From the listing below, copy only the lines running from the line that contains "not seeing any" to the line that contains "the dispatcher). (The", both included.
☆ ☆ ☆
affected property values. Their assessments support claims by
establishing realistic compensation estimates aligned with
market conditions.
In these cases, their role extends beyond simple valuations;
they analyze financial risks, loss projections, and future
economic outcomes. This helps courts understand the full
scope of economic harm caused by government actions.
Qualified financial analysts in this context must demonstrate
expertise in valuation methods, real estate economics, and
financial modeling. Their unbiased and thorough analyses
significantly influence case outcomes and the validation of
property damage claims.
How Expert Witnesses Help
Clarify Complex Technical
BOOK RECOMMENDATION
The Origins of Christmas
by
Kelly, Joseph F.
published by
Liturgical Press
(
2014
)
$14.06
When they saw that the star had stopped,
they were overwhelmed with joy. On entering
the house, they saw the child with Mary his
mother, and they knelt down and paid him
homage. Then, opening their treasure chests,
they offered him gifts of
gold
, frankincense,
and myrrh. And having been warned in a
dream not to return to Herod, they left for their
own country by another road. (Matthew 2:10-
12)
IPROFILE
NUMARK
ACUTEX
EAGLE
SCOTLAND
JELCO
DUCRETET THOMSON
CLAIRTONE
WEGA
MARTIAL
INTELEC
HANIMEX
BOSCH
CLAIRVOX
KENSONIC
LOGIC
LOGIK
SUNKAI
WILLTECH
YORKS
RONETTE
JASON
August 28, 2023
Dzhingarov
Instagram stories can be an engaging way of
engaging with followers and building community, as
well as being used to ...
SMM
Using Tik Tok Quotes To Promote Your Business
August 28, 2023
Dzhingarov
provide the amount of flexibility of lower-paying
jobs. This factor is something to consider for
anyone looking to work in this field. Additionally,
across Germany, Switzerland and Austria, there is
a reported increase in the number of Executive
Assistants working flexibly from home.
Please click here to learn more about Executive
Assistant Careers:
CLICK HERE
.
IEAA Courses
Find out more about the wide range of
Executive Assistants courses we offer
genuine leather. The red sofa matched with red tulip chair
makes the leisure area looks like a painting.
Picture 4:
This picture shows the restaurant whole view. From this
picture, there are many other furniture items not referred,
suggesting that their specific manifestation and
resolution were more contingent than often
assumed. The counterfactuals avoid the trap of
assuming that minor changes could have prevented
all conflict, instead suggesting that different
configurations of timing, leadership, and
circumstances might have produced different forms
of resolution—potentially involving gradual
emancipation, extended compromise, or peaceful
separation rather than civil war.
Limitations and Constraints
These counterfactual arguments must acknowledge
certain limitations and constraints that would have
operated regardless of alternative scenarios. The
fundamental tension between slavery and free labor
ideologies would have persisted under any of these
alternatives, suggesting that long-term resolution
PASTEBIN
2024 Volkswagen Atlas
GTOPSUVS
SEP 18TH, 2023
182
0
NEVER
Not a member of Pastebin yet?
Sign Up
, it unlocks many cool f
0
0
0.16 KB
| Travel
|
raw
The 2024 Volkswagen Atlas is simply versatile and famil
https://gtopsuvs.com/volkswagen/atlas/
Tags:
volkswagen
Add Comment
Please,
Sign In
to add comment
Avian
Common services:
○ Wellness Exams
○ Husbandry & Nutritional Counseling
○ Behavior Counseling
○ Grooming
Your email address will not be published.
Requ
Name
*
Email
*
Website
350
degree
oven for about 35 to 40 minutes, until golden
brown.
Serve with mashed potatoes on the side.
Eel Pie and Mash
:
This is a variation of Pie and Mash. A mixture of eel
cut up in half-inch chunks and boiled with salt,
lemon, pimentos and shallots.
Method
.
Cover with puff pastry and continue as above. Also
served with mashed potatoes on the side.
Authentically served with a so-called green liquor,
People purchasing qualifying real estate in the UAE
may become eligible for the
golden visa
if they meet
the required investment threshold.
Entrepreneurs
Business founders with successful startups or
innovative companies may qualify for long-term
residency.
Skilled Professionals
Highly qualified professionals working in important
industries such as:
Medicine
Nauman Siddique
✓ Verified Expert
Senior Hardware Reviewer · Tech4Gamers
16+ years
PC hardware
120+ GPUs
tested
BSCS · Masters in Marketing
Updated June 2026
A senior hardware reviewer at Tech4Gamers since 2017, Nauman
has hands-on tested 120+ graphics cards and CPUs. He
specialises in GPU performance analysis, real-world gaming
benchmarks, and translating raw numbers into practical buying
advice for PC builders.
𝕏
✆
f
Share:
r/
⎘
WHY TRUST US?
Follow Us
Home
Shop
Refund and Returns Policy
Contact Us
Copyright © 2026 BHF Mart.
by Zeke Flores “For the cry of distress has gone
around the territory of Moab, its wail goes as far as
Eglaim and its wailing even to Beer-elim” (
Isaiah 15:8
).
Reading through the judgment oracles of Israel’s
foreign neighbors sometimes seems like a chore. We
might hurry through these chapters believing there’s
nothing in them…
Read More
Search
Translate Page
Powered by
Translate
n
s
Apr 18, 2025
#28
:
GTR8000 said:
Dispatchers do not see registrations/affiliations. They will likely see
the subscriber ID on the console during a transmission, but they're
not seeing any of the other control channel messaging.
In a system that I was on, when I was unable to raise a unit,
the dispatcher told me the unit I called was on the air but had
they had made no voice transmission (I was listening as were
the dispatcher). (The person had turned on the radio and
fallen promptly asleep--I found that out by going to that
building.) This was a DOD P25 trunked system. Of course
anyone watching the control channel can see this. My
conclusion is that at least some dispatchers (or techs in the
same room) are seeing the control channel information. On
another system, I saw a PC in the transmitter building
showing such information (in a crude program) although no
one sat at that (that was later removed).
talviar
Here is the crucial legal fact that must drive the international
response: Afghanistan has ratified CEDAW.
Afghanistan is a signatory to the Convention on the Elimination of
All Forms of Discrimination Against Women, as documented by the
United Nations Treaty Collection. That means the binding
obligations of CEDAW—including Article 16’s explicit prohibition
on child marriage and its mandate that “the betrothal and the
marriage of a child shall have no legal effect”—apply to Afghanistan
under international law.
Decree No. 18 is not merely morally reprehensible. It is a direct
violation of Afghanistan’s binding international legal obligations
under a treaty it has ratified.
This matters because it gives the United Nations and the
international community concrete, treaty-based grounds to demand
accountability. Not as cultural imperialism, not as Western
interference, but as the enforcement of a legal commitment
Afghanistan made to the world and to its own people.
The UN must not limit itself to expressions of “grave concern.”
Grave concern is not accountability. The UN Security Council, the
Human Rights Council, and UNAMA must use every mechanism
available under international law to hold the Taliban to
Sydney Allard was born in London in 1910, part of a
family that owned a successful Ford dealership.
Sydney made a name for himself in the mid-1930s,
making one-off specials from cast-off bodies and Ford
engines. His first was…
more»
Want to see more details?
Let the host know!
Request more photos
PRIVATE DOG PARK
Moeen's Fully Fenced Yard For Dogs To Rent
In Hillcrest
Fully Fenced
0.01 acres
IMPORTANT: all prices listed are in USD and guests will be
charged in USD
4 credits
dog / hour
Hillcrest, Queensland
☆ ☆ ☆
## RESPONSE TO THIS EXERCISE:
not seeing any of the other control channel messaging.
In a system that I was on, when I was unable to raise a unit,
the dispatcher told me the unit I called was on the air but had
they had made no voice transmission (I was listening as were
the dispatcher). (The person had turned on the radio and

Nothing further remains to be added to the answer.